AI is already a part of the health care landscape. It’s embedded in apps for fitness, nutrition, and health. But it will not – or shouldn’t replace the human touch.
The conclusion was a part of the discussion on ‘Embracing AI in order to create a step change in health and well-being at work’, held last week at the MAD World Festival of Workplace Culture and Employee Health and Wellbeing.
Kevin Lyons was the senior HR manager and AI Champion at Pearson. Kris Ambler is the workforce lead for British Association for Counselling and Psychotherapy.
Lyons said that AI was driving technologies like virtual health assistants, and making interventions and support more personalized. “There is still much to do and AI is constantly learning,” said Lyons.
Ambler acknowledged that it was already proving to be invaluable in areas like digital triage, which helps to lower barriers of access, and relieves pressure on services, therapists, allowing them to devote more time to treatment. He said that it was a good addition, but not a replacement.
Lyons addressed the concern that AI might take away jobs. He said: “We must be clear that AI will take over jobs. It will do the mundane jobs.”
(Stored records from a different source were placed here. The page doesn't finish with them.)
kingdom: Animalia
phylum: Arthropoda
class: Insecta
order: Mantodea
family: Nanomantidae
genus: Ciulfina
“But remember that 60% of the roles in 1940 do not exist today. There will be new roles. The human race will use their skills in a different way. AI will get better, better and even better as it learns,” he said.
Ambler highlighted that a nuanced understanding is always needed, particularly in a field such as counselling. For example, to understand the difference between an adamant ‘no,’ and one that actually means ‘yes, please help me.’
We are all human, so we have limitations. He said that we must be careful and aware of these limitations.
“I don’t know if we can stop something that’s already been released from the bottle.” Lyons added, “The genie has already escaped the bottle.”
Lyons also noted that experts agree AI will eventually surpass humans in intelligence. “Is AI something to be feared or an enemy?
“Or do we need to put guardrails in place around it? “I’m of the opinion that you should create guardrails and frameworks around it, then let AI do what it does best, and bring that learning, unification, and blending knowledge,” he said.